Figure 5 - A block of plywood and a piece of poplar
used as "story sticks" to mount shelf standards

It seems so simple, yet I still see woodworkers carefully measuring to cut four, or eight, or more boards to length to make drawers, when they could easily set a stop on their saw and cut every one to the same length without any measuring. I have seen people spend thirty minutes measuring for a row of holes, when a shop-made jig could be made in five minutes and every hole would be perfectly spaced...in minutes. When I framed a couple of houses, I used a felt marker and marked out 16-inch on-center stud marks on the plywood floor decking. Every wall we built was built over those marks. No need to measure again, except for window and door openings. I use a story stick with two heights marked to mount electrical boxes and a small block of wood with a 3/16 inch rabbet to set the reveal on window and door casing.

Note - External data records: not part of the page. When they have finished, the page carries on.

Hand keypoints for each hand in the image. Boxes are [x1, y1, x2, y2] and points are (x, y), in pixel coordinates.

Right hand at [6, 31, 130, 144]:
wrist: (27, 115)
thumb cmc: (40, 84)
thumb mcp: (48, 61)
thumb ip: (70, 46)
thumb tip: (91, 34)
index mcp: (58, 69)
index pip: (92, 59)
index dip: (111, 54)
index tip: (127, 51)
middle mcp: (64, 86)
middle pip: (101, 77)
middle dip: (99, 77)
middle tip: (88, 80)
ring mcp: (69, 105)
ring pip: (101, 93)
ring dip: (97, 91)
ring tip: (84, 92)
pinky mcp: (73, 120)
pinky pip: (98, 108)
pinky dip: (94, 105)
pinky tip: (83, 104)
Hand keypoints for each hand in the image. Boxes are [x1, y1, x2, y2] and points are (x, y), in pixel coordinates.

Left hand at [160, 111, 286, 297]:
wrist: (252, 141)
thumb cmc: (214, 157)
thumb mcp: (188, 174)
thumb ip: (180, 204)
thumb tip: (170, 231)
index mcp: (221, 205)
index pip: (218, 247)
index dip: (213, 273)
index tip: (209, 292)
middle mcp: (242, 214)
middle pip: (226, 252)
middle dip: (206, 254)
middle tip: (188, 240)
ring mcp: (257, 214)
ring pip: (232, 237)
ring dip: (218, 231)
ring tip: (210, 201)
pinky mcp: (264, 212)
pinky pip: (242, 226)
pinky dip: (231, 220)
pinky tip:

It was not comfortable, or accurate, for my friend to think I am some kind of genius, so I asked him about his experiences as a manager in a manufacturing plant. I asked him to tell me about changes he made on the assembly line to speed things up. He recalled a story about the process engineers who designed the workflow for one particularly difficult job as a one-person function. It clearly was a bottleneck on the line, so my friend gave some additional light assembly functions to other workers and freed up one additional person, and re-engineered the problem assembly into a two-person job. His throughput numbers increased dramatically and the number of units rejected for quality reasons went to near zero. In fact, his re-engineering of the job was so successful, it got noticed and people from the corporate headquarters came to see what was going on. Instead of being cheered for his creativity, unfortunately, he was ridiculed for changing the process the engineers had devised.

The point is, though, that my friend devised a trick of his own to accomplish a given job more quickly, more efficiently, and with higher quality. Something I could never have thought of. He realized where I was heading with my questioning, and acknowledged that what is second nature to some, is foreign language to others. The moral of this story? You will undoubtedly meet many new and aspiring woodworkers in your lifetime. Don't make the mistake I made. Don't assume anything. Take the time to show them your tricks. They will appreciate it.